Russia has deployed its military hackers against the United Kingdom after the country considered deploying troops to Syria, a clear opening which put it at odds with Russia (Nos. 2 and 8 of its military doctrine).
- GRU hackers set preventive beach caps on a British television station the same month as the UK government planned to send troops to Syria in July 2015.
- The TV channel was called the Islam Channel, and it was believed that GRU would use it to target the Islamic community in the United Kingdom.
- Similar attacks were also seen on television stations in France and the United States, partners in the United Kingdom, all in the guise of an ISIL-aligned hacktivist group called CyberCaliphate.
Russia deployed APT28 to meditate on the 2016 U.S. presidential election after the United States broke the security risk # 14 of its military doctrine – state-sponsored subversive activities aimed at Russia – when the U.S. The United States has launched a state-sponsored foreign influence campaign to support President Putin’s rival. during the 2012 Russian presidential election.
What followed was the DNC, APT28 hack posed as a Guccifer 2.0 hacktivist, DCLeaks, and an army of online trolls and fake news site networks aimed at the American public.
International sports organizations
Russia also deployed its GRU hackers to discredit international sports organizations around the world after a number of sports events were banned by Russian athletes.
At that time, it seemed odd that Russian state hackers would go after sports organizations, as this is not the usual target of a state-sponsored group of pirates.
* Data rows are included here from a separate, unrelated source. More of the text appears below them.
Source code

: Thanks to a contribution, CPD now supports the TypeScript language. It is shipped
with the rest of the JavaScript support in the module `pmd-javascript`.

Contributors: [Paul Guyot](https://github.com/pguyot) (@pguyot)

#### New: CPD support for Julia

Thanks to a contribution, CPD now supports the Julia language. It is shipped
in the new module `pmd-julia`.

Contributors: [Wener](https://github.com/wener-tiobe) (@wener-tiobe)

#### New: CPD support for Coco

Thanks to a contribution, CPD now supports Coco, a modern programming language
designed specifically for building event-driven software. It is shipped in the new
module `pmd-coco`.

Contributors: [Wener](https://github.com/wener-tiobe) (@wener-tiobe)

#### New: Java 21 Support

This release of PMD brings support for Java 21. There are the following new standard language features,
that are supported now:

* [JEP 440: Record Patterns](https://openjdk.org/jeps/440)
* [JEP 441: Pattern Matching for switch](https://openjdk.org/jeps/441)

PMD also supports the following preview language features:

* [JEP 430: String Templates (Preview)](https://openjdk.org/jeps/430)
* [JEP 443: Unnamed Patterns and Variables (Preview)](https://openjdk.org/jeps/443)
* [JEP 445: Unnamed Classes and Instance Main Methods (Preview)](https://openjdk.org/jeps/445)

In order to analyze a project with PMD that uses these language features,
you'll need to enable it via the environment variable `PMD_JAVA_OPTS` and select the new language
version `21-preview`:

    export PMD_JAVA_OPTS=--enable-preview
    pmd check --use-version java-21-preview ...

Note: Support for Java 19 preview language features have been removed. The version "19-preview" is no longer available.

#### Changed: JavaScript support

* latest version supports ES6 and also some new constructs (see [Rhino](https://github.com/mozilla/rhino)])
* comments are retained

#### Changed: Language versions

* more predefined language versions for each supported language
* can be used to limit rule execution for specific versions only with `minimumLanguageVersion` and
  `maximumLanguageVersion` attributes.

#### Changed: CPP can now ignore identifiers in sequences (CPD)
But according to Booz Allen, the WADA that banned Russian athletes at the Olympics was a public shame for the Russian state, and effectively broke principle # 17 of Russia’s military doctrine, which saw the AMA ban as a attack on Russian history, spiritual and patriotic. values and traditions.
True to its military doctrine, the Russian unleashed his GRU hackers, triggering some of the state’s unsupported piracy campaigns seen this decade, alongside the 2014 Sony hack.
- The GRU hacked the World Anti-Doping Agency (WADA) in 2016 and was leaked through false proxy hacktivist identities, Athlete Therapeutic Use Exemptions (TUE).
- The aim was to establish a false sense of moral equivalence between Russian athletes who doped themselves and athletes from other countries using doping substances for medical reasons. This narrative was strongly fueled by the Russian state media, once the GRU leaked TUE files.
- GRU hackers also sought to sabotage and crash the 2018 Winter Olympics, two years later, in response to Russian athletes still banned from the Olympics.
Dozens of other case studies are detailed in the report by Booz Allen.